- Aufgabenstellung -
Ersetzen Sie in der folgenden Auflistung „Kleiderschrank“ durch „Schrank“. Geben Sie alle Zeilen ansonsten unverändert wieder.

- Angaben -
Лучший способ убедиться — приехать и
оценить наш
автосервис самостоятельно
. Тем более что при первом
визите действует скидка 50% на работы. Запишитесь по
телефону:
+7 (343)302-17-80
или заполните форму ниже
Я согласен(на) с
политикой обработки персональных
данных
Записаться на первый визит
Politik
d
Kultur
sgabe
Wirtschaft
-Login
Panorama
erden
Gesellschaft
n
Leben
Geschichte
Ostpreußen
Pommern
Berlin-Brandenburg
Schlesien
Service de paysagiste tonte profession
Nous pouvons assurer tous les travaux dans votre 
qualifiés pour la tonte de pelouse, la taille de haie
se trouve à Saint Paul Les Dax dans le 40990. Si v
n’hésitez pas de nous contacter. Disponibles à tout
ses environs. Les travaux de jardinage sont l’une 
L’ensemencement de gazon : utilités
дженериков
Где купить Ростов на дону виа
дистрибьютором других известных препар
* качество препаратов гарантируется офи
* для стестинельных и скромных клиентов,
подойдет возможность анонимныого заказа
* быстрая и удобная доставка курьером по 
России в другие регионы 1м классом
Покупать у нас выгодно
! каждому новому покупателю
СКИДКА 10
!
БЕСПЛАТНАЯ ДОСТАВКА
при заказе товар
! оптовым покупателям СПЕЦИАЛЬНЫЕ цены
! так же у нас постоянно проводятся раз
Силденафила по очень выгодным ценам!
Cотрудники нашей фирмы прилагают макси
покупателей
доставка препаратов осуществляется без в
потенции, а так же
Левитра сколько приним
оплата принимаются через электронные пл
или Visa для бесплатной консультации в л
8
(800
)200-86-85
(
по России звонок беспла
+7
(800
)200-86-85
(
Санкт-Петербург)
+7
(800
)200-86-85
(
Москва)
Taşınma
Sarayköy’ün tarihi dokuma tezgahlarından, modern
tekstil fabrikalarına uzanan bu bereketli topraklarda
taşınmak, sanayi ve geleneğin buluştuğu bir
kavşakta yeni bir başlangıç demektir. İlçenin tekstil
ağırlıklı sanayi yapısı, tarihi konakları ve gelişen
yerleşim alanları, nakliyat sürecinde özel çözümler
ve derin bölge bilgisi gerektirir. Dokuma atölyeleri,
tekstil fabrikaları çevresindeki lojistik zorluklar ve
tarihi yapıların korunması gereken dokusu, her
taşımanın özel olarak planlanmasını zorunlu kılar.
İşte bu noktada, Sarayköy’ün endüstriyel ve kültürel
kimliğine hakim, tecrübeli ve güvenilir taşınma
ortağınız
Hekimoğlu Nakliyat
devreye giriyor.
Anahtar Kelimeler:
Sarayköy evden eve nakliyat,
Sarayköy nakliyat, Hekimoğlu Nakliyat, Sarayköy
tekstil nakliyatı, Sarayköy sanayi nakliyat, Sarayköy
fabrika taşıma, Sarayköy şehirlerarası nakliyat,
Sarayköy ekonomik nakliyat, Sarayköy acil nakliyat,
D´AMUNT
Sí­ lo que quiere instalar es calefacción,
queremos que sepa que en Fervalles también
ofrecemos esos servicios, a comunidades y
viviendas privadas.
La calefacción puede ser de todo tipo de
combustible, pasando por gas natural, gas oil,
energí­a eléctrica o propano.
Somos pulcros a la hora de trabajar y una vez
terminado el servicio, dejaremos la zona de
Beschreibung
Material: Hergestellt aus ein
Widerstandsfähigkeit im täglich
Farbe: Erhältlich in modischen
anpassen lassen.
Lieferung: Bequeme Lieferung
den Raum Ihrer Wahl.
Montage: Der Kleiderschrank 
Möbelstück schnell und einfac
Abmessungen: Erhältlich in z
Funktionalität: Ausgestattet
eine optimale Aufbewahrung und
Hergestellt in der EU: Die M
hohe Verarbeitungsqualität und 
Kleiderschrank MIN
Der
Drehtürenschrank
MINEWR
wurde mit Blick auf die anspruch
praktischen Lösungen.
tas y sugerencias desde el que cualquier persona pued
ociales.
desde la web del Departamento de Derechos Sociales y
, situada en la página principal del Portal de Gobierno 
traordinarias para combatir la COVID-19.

- Ergebnis -
Лучший способ убедиться — приехать и
оценить наш
автосервис самостоятельно
. Тем более что при первом
визите действует скидка 50% на работы. Запишитесь по
телефону:
+7 (343)302-17-80
или заполните форму ниже
Я согласен(на) с
политикой обработки персональных
данных
Записаться на первый визит
Politik
d
Kultur
sgabe
Wirtschaft
-Login
Panorama
erden
Gesellschaft
n
Leben
Geschichte
Ostpreußen
Pommern
Berlin-Brandenburg
Schlesien
Service de paysagiste tonte profession
Nous pouvons assurer tous les travaux dans votre 
qualifiés pour la tonte de pelouse, la taille de haie
se trouve à Saint Paul Les Dax dans le 40990. Si v
n’hésitez pas de nous contacter. Disponibles à tout
ses environs. Les travaux de jardinage sont l’une 
L’ensemencement de gazon : utilités
дженериков
Где купить Ростов на дону виа
дистрибьютором других известных препар
* качество препаратов гарантируется офи
* для стестинельных и скромных клиентов,
подойдет возможность анонимныого заказа
* быстрая и удобная доставка курьером по 
России в другие регионы 1м классом
Покупать у нас выгодно
! каждому новому покупателю
СКИДКА 10
!
БЕСПЛАТНАЯ ДОСТАВКА
при заказе товар
! оптовым покупателям СПЕЦИАЛЬНЫЕ цены
! так же у нас постоянно проводятся раз
Силденафила по очень выгодным ценам!
Cотрудники нашей фирмы прилагают макси
покупателей
доставка препаратов осуществляется без в
потенции, а так же
Левитра сколько приним
оплата принимаются через электронные пл
или Visa для бесплатной консультации в л
8
(800
)200-86-85
(
по России звонок беспла
+7
(800
)200-86-85
(
Санкт-Петербург)
+7
(800
)200-86-85
(
Москва)
Taşınma
Sarayköy’ün tarihi dokuma tezgahlarından, modern
tekstil fabrikalarına uzanan bu bereketli topraklarda
taşınmak, sanayi ve geleneğin buluştuğu bir
kavşakta yeni bir başlangıç demektir. İlçenin tekstil
ağırlıklı sanayi yapısı, tarihi konakları ve gelişen
yerleşim alanları, nakliyat sürecinde özel çözümler
ve derin bölge bilgisi gerektirir. Dokuma atölyeleri,
tekstil fabrikaları çevresindeki lojistik zorluklar ve
tarihi yapıların korunması gereken dokusu, her
taşımanın özel olarak planlanmasını zorunlu kılar.
İşte bu noktada, Sarayköy’ün endüstriyel ve kültürel
kimliğine hakim, tecrübeli ve güvenilir taşınma
ortağınız
Hekimoğlu Nakliyat
devreye giriyor.
Anahtar Kelimeler:
Sarayköy evden eve nakliyat,
Sarayköy nakliyat, Hekimoğlu Nakliyat, Sarayköy
tekstil nakliyatı, Sarayköy sanayi nakliyat, Sarayköy
fabrika taşıma, Sarayköy şehirlerarası nakliyat,
Sarayköy ekonomik nakliyat, Sarayköy acil nakliyat,
D´AMUNT
Sí­ lo que quiere instalar es calefacción,
queremos que sepa que en Fervalles también
ofrecemos esos servicios, a comunidades y
viviendas privadas.
La calefacción puede ser de todo tipo de
combustible, pasando por gas natural, gas oil,
energí­a eléctrica o propano.
Somos pulcros a la hora de trabajar y una vez
terminado el servicio, dejaremos la zona de
Beschreibung
Material: Hergestellt aus ein
Widerstandsfähigkeit im täglich
Farbe: Erhältlich in modischen
anpassen lassen.
Lieferung: Bequeme Lieferung
den Raum Ihrer Wahl.
Montage: Der Schrank 
Möbelstück schnell und einfac
Abmessungen: Erhältlich in z
Funktionalität: Ausgestattet
eine optimale Aufbewahrung und
Hergestellt in der EU: Die M
hohe Verarbeitungsqualität und 
Schrank MIN
Der
Drehtürenschrank
MINEWR
wurde mit Blick auf die anspruch
praktischen Lösungen.
tas y sugerencias desde el que cualquier persona pued
ociales.
desde la web del Departamento de Derechos Sociales y
, situada en la página principal del Portal de Gobierno 
traordinarias para combatir la COVID-19.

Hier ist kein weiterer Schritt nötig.